For every item below, return its lines word for word and in their original order.

Data items:
*** Begin section ***
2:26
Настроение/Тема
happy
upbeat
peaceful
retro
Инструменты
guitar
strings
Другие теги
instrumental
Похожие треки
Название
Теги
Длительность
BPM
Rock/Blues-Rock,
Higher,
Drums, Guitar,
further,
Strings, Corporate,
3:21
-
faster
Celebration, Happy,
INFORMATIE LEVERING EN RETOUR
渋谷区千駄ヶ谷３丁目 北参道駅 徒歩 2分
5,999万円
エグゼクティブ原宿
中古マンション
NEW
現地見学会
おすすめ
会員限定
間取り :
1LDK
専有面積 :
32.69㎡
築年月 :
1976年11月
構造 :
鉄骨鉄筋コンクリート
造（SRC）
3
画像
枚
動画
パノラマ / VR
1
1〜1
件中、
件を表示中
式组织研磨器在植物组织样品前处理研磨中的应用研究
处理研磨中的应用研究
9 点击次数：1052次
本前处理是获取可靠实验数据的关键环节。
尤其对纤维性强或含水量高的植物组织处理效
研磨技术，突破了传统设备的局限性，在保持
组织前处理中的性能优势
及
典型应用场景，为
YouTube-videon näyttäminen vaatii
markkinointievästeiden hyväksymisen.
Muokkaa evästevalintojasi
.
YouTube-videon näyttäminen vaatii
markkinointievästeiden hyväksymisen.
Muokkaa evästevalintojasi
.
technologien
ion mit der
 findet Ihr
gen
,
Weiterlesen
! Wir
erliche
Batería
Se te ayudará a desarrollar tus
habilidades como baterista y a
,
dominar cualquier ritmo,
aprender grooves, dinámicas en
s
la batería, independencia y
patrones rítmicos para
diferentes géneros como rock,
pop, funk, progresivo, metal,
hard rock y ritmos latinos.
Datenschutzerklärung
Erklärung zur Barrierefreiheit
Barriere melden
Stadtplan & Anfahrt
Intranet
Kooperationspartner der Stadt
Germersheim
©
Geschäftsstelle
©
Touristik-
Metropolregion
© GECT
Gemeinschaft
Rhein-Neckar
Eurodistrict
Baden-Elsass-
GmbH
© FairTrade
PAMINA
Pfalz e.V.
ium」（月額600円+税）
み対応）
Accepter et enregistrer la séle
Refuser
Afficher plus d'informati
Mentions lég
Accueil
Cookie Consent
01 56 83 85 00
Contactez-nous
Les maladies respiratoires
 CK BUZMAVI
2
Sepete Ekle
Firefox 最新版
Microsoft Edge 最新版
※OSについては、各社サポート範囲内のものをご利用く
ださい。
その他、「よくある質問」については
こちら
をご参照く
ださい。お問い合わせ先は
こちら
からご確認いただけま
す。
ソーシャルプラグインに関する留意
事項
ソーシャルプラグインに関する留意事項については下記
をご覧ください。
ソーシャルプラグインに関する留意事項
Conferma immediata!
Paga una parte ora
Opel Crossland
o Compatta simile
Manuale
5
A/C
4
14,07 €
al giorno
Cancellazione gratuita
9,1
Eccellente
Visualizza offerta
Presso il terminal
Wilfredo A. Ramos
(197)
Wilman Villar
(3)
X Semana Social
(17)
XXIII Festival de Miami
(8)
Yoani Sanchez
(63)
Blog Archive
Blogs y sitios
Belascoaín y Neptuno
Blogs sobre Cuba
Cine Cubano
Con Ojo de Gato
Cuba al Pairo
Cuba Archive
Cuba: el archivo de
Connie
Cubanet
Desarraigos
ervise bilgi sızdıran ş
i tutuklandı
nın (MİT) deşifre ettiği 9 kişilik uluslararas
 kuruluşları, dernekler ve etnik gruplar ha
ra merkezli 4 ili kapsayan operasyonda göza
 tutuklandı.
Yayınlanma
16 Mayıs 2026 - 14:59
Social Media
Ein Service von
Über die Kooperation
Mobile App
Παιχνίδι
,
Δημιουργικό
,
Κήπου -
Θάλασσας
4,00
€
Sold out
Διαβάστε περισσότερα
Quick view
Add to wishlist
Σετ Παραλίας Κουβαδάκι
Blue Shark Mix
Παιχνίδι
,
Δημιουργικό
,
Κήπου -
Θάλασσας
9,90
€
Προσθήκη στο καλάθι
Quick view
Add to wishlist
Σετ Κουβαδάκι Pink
*** End section ***
Answer area:
2:26
Настроение/Тема
happy
upbeat
peaceful
retro
Инструменты
guitar
strings
Другие теги
instrumental
Похожие треки
Название
Теги
Длительность
BPM
Rock/Blues-Rock,
Higher,
Drums, Guitar,
further,
Strings, Corporate,
3:21
-
faster
Celebration, Happy,
INFORMATIE LEVERING EN RETOUR
渋谷区千駄ヶ谷３丁目 北参道駅 徒歩 2分
5,999万円
エグゼクティブ原宿
中古マンション
NEW
現地見学会
おすすめ
会員限定
間取り :
1LDK
専有面積 :
32.69㎡
築年月 :
1976年11月
構造 :
鉄骨鉄筋コンクリート
造（SRC）
3
画像
枚
動画
パノラマ / VR
1
1〜1
件中、
件を表示中
式组织研磨器在植物组织样品前处理研磨中的应用研究
处理研磨中的应用研究
9 点击次数：1052次
本前处理是获取可靠实验数据的关键环节。
尤其对纤维性强或含水量高的植物组织处理效
研磨技术，突破了传统设备的局限性，在保持
组织前处理中的性能优势
及
典型应用场景，为
YouTube-videon näyttäminen vaatii
markkinointievästeiden hyväksymisen.
Muokkaa evästevalintojasi
.
YouTube-videon näyttäminen vaatii
markkinointievästeiden hyväksymisen.
Muokkaa evästevalintojasi
.
technologien
ion mit der
 findet Ihr
gen
,
Weiterlesen
! Wir
erliche
Batería
Se te ayudará a desarrollar tus
habilidades como baterista y a
,
dominar cualquier ritmo,
aprender grooves, dinámicas en
s
la batería, independencia y
patrones rítmicos para
diferentes géneros como rock,
pop, funk, progresivo, metal,
hard rock y ritmos latinos.
Datenschutzerklärung
Erklärung zur Barrierefreiheit
Barriere melden
Stadtplan & Anfahrt
Intranet
Kooperationspartner der Stadt
Germersheim
©
Geschäftsstelle
©
Touristik-
Metropolregion
© GECT
Gemeinschaft
Rhein-Neckar
Eurodistrict
Baden-Elsass-
GmbH
© FairTrade
PAMINA
Pfalz e.V.
ium」（月額600円+税）
み対応）
Accepter et enregistrer la séle
Refuser
Afficher plus d'informati
Mentions lég
Accueil
Cookie Consent
01 56 83 85 00
Contactez-nous
Les maladies respiratoires
 CK BUZMAVI
2
Sepete Ekle
Firefox 最新版
Microsoft Edge 最新版
※OSについては、各社サポート範囲内のものをご利用く
ださい。
その他、「よくある質問」については
こちら
をご参照く
ださい。お問い合わせ先は
こちら
からご確認いただけま
す。
ソーシャルプラグインに関する留意
事項
ソーシャルプラグインに関する留意事項については下記
をご覧ください。
ソーシャルプラグインに関する留意事項
Conferma immediata!
Paga una parte ora
Opel Crossland
o Compatta simile
Manuale
5
A/C
4
14,07 €
al giorno
Cancellazione gratuita
9,1
Eccellente
Visualizza offerta
Presso il terminal
Wilfredo A. Ramos
(197)
Wilman Villar
(3)
X Semana Social
(17)
XXIII Festival de Miami
(8)
Yoani Sanchez
(63)
Blog Archive
Blogs y sitios
Belascoaín y Neptuno
Blogs sobre Cuba
Cine Cubano
Con Ojo de Gato
Cuba al Pairo
Cuba Archive
Cuba: el archivo de
Connie
Cubanet
Desarraigos
ervise bilgi sızdıran ş
i tutuklandı
nın (MİT) deşifre ettiği 9 kişilik uluslararas
 kuruluşları, dernekler ve etnik gruplar ha
ra merkezli 4 ili kapsayan operasyonda göza
 tutuklandı.
Yayınlanma
16 Mayıs 2026 - 14:59
Social Media
Ein Service von
Über die Kooperation
Mobile App
Παιχνίδι
,
Δημιουργικό
,
Κήπου -
Θάλασσας
4,00
€
Sold out
Διαβάστε περισσότερα
Quick view
Add to wishlist
Σετ Παραλίας Κουβαδάκι
Blue Shark Mix
Παιχνίδι
,
Δημιουργικό
,
Κήπου -
Θάλασσας
9,90
€
Προσθήκη στο καλάθι
Quick view
Add to wishlist
Σετ Κουβαδάκι Pink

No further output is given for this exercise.